Consegna = Riproduci fedelmente il passo del brano su Nietzsche e d'Annunzio che comincia con "Nietzsche era spuntato" e continua fino a "tutti mortalmente tristi.".

Francesco Ingravalle, in Per una primavera di bellezza (Edizioni di Ar, 2020 pp. 112, € 12,00), coglie il nesso evidentissimo che lega Nietzsche, d’Annunzio e i fascismi. Senza ipocrisia o attenuazioni. Innumerevoli tracce, sia letterarie che esistenziali, rivelano come il Vate abbia acceso la sua fiaccola di poeta e avventuriero nel cuore del vulcano Nietzsche. La festa di Fiume, questa “liturgia della potenza”. Il “vivere pericolosamente”. L’ebbrezza di amore, amori. La ribellione “contro la morte maledetta”.

Il poeta-soldato compone il “lirico ordine nuovo di Fiume” quasi come omaggio al superuomo nietzschiano e al suo mondo perfetto. Inneggia a una superiorità di corpi forti e felici, frecce tese verso l’alto, parola che è un sospiro di deliziata superbia. Alto, nobile, grande. Bello.  

Nietzsche era spuntato all’improvviso, imprevisto e scandaloso, brandendo queste idee, in un contesto in cui la filosofia tedesca era fatta di concatenazioni di concetti da epigoni del più sterile aristotelismo. La sua urgenza di significato ci ha dato opere in cui l’inchiostro brucia e incide segni di destino. Fin dalla prima, La nascita della tragedia, dove la filologia impazzisce in nome della vita, che venne accolta con smorfie maligne dagli accademici. Perché l’ispirazione poetica guarda la realtà dall’alto, non ha la pazienza di trapuntare la scrittura di note e citazioni dotte. Non è realista. Non cede alla tattica, alla diplomazia, alla gradualità, alla paziente costruzione di piccolissime cose. Al così fan tutti per cui sono tutti mortalmente tristi.

Dati registrati =

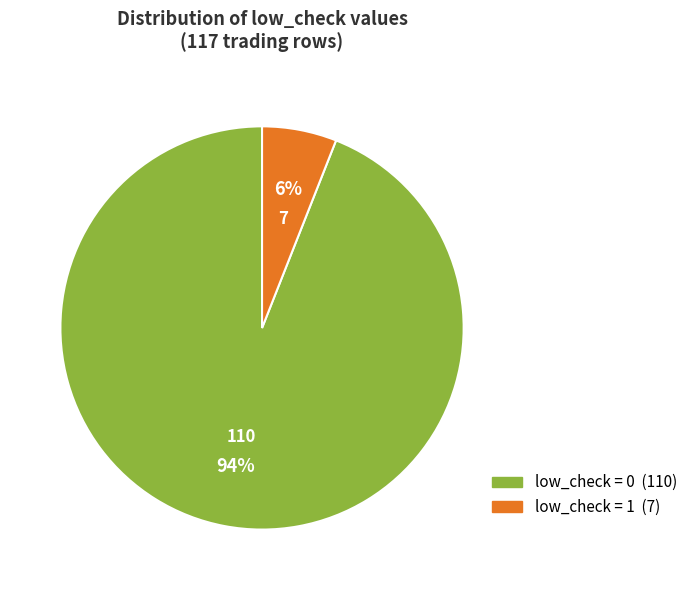

Is there a majority slice in this chart?

Yes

Soluzione =
Nietzsche era spuntato all’improvviso, imprevisto e scandaloso, brandendo queste idee, in un contesto in cui la filosofia tedesca era fatta di concatenazioni di concetti da epigoni del più sterile aristotelismo. La sua urgenza di significato ci ha dato opere in cui l’inchiostro brucia e incide segni di destino. Fin dalla prima, La nascita della tragedia, dove la filologia impazzisce in nome della vita, che venne accolta con smorfie maligne dagli accademici. Perché l’ispirazione poetica guarda la realtà dall’alto, non ha la pazienza di trapuntare la scrittura di note e citazioni dotte. Non è realista. Non cede alla tattica, alla diplomazia, alla gradualità, alla paziente costruzione di piccolissime cose. Al così fan tutti per cui sono tutti mortalmente tristi.